A greater beneficial effect was seen in patients with less severely affected esophageal function, suggesting that the drug may best help patients with earlier esophageal involvement.

The study’s senior author, Dr. Petros Sfikakis of Athens Medical School National and Kapodistrian University in Athens, Greece, and colleagues concluded that although further placebo-controlled studies are needed, Buspar could potentially be given under observation to all scleroderma patients who report reflux symptoms despite undergoing standard treatment.

For the study, “The 5-HT1A receptor agonist buspirone improves esophageal motor function and symptoms in systemic sclerosis: a 4-week, open-label trial,” researchers recruited 22 patients with scleroderma who had symptoms associated with esophageal involvement. These included regurgitation, heartburn, difficulty swallowing, and chest pain. All patients had previously been treated with a class of drugs called proton pump inhibitors, but their esophageal symptoms remained.

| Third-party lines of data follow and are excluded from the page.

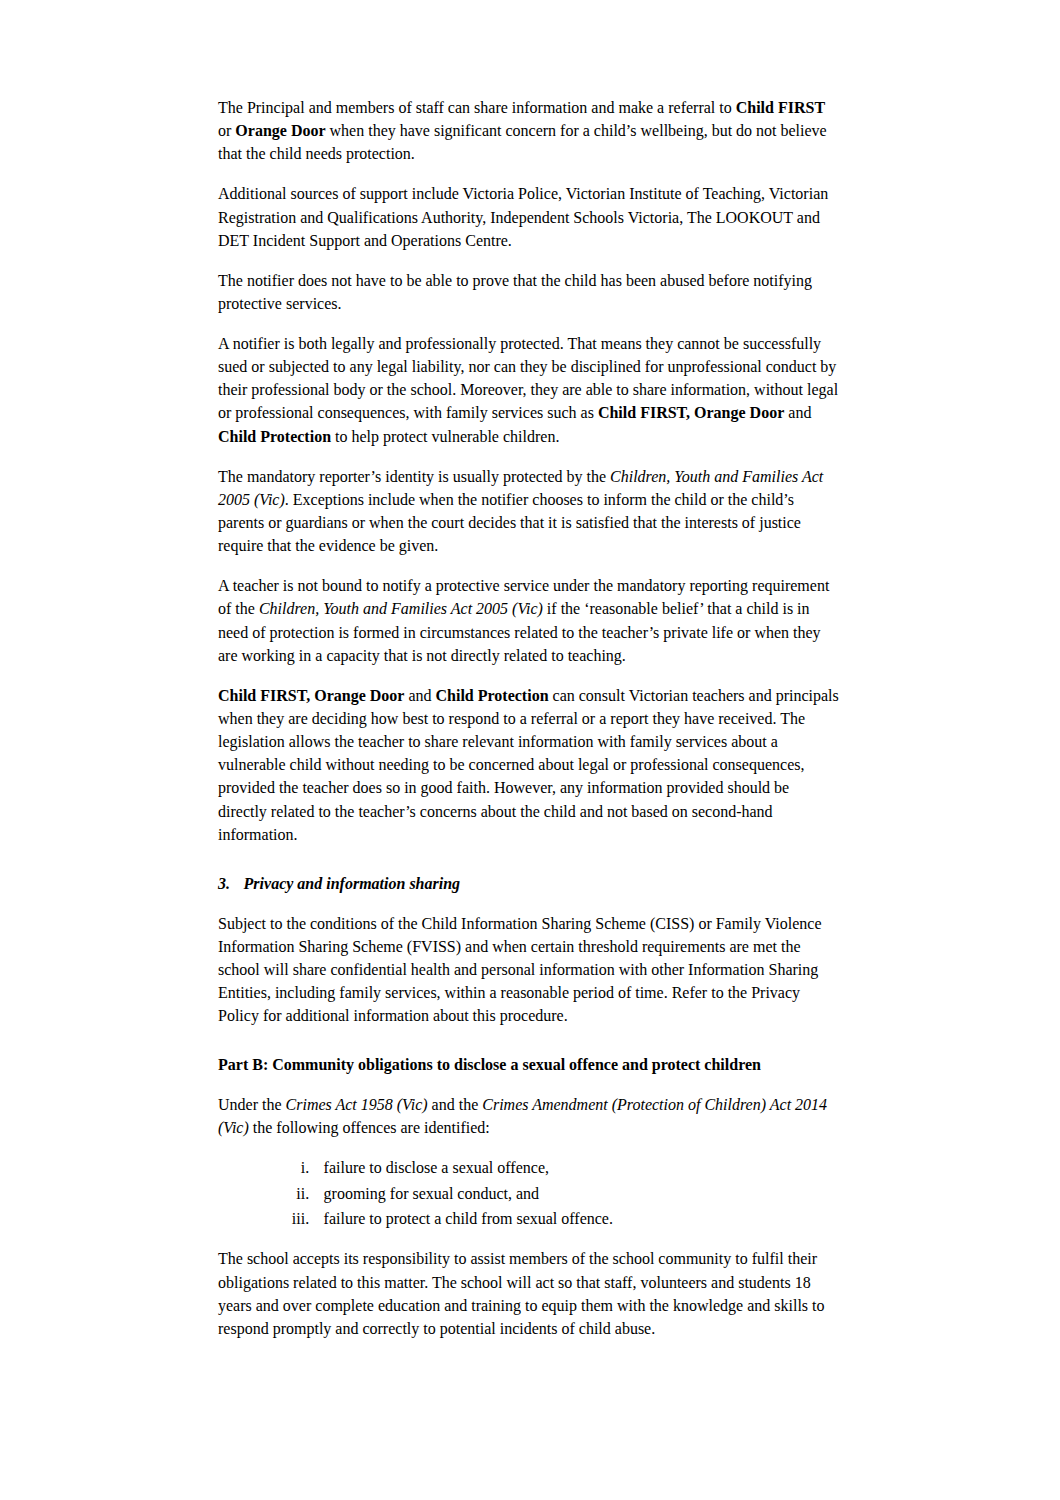The Principal and members of staff can share information and make a referral to Child FIRST or Orange Door when they have significant concern for a child’s wellbeing, but do not believe that the child needs protection.
Additional sources of support include Victoria Police, Victorian Institute of Teaching, Victorian Registration and Qualifications Authority, Independent Schools Victoria, The LOOKOUT and DET Incident Support and Operations Centre.
The notifier does not have to be able to prove that the child has been abused before notifying protective services.
A notifier is both legally and professionally protected. That means they cannot be successfully sued or subjected to any legal liability, nor can they be disciplined for unprofessional conduct by their professional body or the school. Moreover, they are able to share information, without legal or professional consequences, with family services such as Child FIRST, Orange Door and Child Protection to help protect vulnerable children.
The mandatory reporter’s identity is usually protected by the Children, Youth and Families Act 2005 (Vic). Exceptions include when the notifier chooses to inform the child or the child’s parents or guardians or when the court decides that it is satisfied that the interests of justice require that the evidence be given.
A teacher is not bound to notify a protective service under the mandatory reporting requirement of the Children, Youth and Families Act 2005 (Vic) if the ‘reasonable belief’ that a child is in need of protection is formed in circumstances related to the teacher’s private life or when they are working in a capacity that is not directly related to teaching.
Child FIRST, Orange Door and Child Protection can consult Victorian teachers and principals when they are deciding how best to respond to a referral or a report they have received. The legislation allows the teacher to share relevant information with family services about a vulnerable child without needing to be concerned about legal or professional consequences, provided the teacher does so in good faith. However, any information provided should be directly related to the teacher’s concerns about the child and not based on second-hand information.
3. Privacy and information sharing
Subject to the conditions of the Child Information Sharing Scheme (CISS) or Family Violence Information Sharing Scheme (FVISS) and when certain threshold requirements are met the school will share confidential health and personal information with other Information Sharing Entities, including family services, within a reasonable period of time. Refer to the Privacy Policy for additional information about this procedure.
Part B: Community obligations to disclose a sexual offence and protect children
Under the Crimes Act 1958 (Vic) and the Crimes Amendment (Protection of Children) Act 2014 (Vic) the following offences are identified:
failure to disclose a sexual offence,
grooming for sexual conduct, and
failure to protect a child from sexual offence.
The school accepts its responsibility to assist members of the school community to fulfil their obligations related to this matter. The school will act so that staff, volunteers and students 18 years and over complete education and training to equip them with the knowledge and skills to respond promptly and correctly to potential incidents of child abuse.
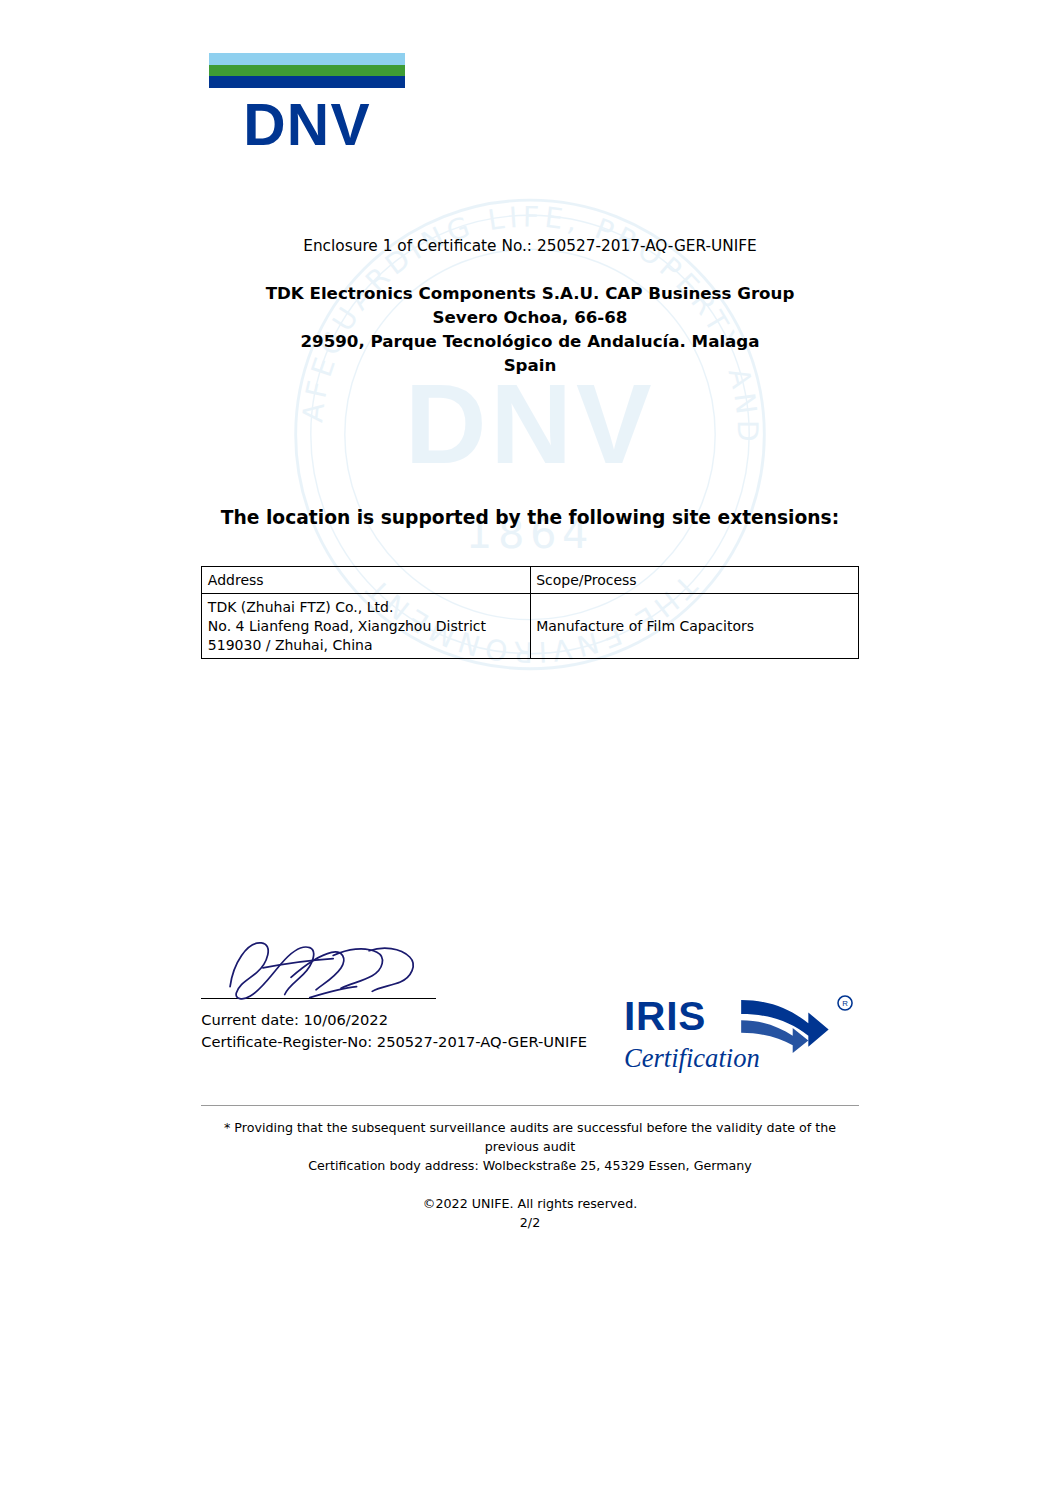SAFEGUARDING LIFE, PROPERTY AND THE ENVIRONMENT DNV 1864
DNV
Enclosure 1 of Certificate No.: 250527-2017-AQ-GER-UNIFE
TDK Electronics Components S.A.U. CAP Business Group
Severo Ochoa, 66-68
29590, Parque Tecnológico de Andalucía. Malaga
Spain
The location is supported by the following site extensions:
| Address | Scope/Process |
| --- | --- |
| TDK (Zhuhai FTZ) Co., Ltd. No. 4 Lianfeng Road, Xiangzhou District 519030 / Zhuhai, China | Manufacture of Film Capacitors |
Current date: 10/06/2022
Certificate-Register-No: 250527-2017-AQ-GER-UNIFE
IRIS R Certification
* Providing that the subsequent surveillance audits are successful before the validity date of the previous audit
Certification body address: Wolbeckstraße 25, 45329 Essen, Germany
©2022 UNIFE. All rights reserved.
2/2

Patients were given 20 mg of Buspar every day for a period of four weeks. Throughout this time, they continued to take their usual medication. The team measured the patients’ esophageal function using high-resolution manometry, where a thin tube containing sensors is passed through the nose, down the esophagus, and into the stomach. The researchers also assessed the dilatation of the esophagus using a chest CT scan.

Results showed that the resting pressure of the lower esophageal sphincter (LES) significantly increased following Buspar treatment. LES is a bundle of muscles situated where the esophagus meets the stomach. It prevents acid from the stomach from traveling up the esophagus.

When researchers further analyzed the results, they found that the less dilated a patient’s esophagus was, the higher was the increase in LES resting pressure after Buspar treatment. In other words, if esophagus function was less severely affected, the drug worked better.

Results also showed that following four weeks of treatment with Buspar, patients’ heartburn and regurgitation scores decreased compared to those registered at the trial’s start.

Buspar is a 5-HT (or serotonin) receptor agonist, meaning that it binds to the 5-HT receptor found on the surface of some cells and activates them in the same way as serotonin, also known as the happiness hormone. Serotonin is also thought to be involved in esophageal function. Studies in healthy volunteers have shown that Buspar strongly stimulates esophageal peristalsis (involuntary muscle contraction) and LES function.

The researchers, however, emphasize that further placebo-controlled studies are needed to confirm the therapeutic effect of Buspar in scleroderma patients with esophageal involvement.